[Information — start]

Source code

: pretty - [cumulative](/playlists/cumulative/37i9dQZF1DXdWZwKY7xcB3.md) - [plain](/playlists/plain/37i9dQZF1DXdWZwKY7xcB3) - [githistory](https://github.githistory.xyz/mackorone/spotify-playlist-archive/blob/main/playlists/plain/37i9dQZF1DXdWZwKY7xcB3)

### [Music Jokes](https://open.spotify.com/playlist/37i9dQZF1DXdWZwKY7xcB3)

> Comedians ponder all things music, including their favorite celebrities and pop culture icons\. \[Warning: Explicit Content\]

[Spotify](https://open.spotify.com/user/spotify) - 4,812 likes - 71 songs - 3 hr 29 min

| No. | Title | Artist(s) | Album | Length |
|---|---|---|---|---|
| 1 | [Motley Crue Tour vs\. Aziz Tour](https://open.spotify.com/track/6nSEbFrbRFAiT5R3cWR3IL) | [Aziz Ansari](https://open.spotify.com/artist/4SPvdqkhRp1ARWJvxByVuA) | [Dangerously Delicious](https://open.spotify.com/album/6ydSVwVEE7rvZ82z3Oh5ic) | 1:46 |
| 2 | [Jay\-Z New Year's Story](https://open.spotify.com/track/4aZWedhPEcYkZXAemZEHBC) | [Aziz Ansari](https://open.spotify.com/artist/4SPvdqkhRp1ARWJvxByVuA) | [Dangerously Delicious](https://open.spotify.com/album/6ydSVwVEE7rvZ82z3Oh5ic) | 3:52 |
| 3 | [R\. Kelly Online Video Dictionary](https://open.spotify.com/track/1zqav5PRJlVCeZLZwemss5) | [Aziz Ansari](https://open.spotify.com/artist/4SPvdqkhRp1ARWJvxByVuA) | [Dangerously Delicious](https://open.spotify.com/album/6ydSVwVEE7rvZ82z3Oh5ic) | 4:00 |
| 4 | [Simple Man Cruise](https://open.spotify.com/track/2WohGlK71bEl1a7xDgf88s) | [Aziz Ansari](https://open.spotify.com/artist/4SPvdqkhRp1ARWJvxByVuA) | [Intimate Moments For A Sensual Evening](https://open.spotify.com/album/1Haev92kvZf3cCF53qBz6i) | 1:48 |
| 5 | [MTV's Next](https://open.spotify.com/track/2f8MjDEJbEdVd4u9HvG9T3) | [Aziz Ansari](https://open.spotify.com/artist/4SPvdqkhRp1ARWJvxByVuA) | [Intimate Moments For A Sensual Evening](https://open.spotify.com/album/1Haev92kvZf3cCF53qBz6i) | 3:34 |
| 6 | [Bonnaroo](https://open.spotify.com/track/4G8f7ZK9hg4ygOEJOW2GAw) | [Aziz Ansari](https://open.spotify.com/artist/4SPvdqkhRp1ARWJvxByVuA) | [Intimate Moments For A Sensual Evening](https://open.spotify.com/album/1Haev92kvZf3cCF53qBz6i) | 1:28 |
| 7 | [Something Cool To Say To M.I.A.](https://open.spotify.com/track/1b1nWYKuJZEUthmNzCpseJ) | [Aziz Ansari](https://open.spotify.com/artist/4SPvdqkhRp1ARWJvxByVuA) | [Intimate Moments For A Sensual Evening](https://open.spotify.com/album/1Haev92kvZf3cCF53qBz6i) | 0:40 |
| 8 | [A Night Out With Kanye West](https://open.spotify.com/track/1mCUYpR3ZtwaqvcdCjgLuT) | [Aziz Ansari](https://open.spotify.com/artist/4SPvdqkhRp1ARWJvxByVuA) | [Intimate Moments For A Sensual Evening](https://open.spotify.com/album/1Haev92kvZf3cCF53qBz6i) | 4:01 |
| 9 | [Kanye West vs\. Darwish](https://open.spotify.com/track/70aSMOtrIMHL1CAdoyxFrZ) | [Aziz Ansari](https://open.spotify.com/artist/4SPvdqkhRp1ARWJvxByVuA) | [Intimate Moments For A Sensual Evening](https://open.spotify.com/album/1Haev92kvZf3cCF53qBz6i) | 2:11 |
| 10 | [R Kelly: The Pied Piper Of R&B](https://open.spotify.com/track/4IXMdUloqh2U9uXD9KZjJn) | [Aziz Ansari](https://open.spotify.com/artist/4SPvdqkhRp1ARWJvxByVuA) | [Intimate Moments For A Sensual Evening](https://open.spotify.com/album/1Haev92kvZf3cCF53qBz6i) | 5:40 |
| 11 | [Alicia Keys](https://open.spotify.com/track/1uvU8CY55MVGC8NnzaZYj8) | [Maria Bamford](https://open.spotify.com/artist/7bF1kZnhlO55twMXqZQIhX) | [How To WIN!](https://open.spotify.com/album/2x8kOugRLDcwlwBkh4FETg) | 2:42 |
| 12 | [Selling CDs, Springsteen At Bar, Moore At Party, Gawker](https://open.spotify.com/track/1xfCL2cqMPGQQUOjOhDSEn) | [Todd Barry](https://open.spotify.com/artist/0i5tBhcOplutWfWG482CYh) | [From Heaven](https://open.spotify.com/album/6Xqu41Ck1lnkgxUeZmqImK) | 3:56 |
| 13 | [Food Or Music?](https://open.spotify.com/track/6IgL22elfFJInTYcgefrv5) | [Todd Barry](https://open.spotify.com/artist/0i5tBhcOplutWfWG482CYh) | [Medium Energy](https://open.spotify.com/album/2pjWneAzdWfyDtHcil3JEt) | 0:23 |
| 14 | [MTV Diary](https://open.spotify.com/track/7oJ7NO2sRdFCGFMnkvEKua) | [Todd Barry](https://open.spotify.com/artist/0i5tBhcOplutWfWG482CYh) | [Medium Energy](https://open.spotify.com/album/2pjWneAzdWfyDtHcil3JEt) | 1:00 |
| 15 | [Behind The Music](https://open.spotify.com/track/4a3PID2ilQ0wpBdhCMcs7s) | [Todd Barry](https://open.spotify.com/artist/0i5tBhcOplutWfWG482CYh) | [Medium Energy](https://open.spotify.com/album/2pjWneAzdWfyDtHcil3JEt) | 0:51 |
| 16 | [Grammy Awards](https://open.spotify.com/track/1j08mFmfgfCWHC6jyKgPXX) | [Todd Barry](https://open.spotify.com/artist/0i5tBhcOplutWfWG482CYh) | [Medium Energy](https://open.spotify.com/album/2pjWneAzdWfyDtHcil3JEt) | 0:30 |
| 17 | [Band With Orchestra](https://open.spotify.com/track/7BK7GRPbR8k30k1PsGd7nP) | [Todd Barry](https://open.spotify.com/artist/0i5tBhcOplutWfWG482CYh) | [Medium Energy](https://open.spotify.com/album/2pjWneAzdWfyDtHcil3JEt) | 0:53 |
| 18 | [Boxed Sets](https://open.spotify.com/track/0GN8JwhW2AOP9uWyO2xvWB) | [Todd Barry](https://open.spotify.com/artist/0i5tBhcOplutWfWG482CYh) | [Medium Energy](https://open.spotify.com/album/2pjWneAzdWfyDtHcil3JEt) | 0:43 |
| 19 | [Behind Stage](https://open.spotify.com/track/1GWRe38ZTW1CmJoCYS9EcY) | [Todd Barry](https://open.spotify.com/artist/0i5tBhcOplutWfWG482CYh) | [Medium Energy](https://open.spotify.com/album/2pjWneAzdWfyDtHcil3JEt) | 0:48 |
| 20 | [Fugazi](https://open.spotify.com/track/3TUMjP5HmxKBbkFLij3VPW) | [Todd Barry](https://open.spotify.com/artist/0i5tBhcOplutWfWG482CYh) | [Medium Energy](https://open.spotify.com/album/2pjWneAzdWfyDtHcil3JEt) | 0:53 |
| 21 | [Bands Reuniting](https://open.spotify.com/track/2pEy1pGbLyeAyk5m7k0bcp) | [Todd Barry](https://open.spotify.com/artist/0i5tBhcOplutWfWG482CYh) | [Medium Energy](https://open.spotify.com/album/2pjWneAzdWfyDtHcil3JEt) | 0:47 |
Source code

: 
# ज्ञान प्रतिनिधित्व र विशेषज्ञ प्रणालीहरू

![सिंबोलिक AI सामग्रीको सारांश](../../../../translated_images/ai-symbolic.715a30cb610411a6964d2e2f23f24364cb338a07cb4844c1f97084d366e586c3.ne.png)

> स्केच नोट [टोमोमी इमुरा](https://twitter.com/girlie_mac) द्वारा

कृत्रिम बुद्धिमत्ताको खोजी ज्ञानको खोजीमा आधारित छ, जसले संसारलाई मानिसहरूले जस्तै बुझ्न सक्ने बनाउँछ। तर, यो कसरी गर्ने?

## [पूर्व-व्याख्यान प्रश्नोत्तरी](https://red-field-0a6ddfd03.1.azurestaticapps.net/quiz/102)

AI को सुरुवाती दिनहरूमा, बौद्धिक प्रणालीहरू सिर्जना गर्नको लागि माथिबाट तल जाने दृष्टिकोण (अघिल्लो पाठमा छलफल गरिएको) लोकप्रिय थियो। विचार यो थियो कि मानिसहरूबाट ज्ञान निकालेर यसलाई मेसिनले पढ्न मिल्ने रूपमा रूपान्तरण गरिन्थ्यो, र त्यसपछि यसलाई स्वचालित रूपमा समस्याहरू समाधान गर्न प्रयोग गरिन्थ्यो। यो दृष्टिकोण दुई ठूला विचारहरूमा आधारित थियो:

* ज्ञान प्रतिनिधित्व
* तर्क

[Information — finish]

• **Problem to solve**
Among the lines above, return those that contain the string "Kanye".

• **Your solution**
| 8 | [A Night Out With Kanye West](https://open.spotify.com/track/1mCUYpR3ZtwaqvcdCjgLuT) | [Aziz Ansari](https://open.spotify.com/artist/4SPvdqkhRp1ARWJvxByVuA) | [Intimate Moments For A Sensual Evening](https://open.spotify.com/album/1Haev92kvZf3cCF53qBz6i) | 4:01 |
| 9 | [Kanye West vs\. Darwish](https://open.spotify.com/track/70aSMOtrIMHL1CAdoyxFrZ) | [Aziz Ansari](https://open.spotify.com/artist/4SPvdqkhRp1ARWJvxByVuA) | [Intimate Moments For A Sensual Evening](https://open.spotify.com/album/1Haev92kvZf3cCF53qBz6i) | 2:11 |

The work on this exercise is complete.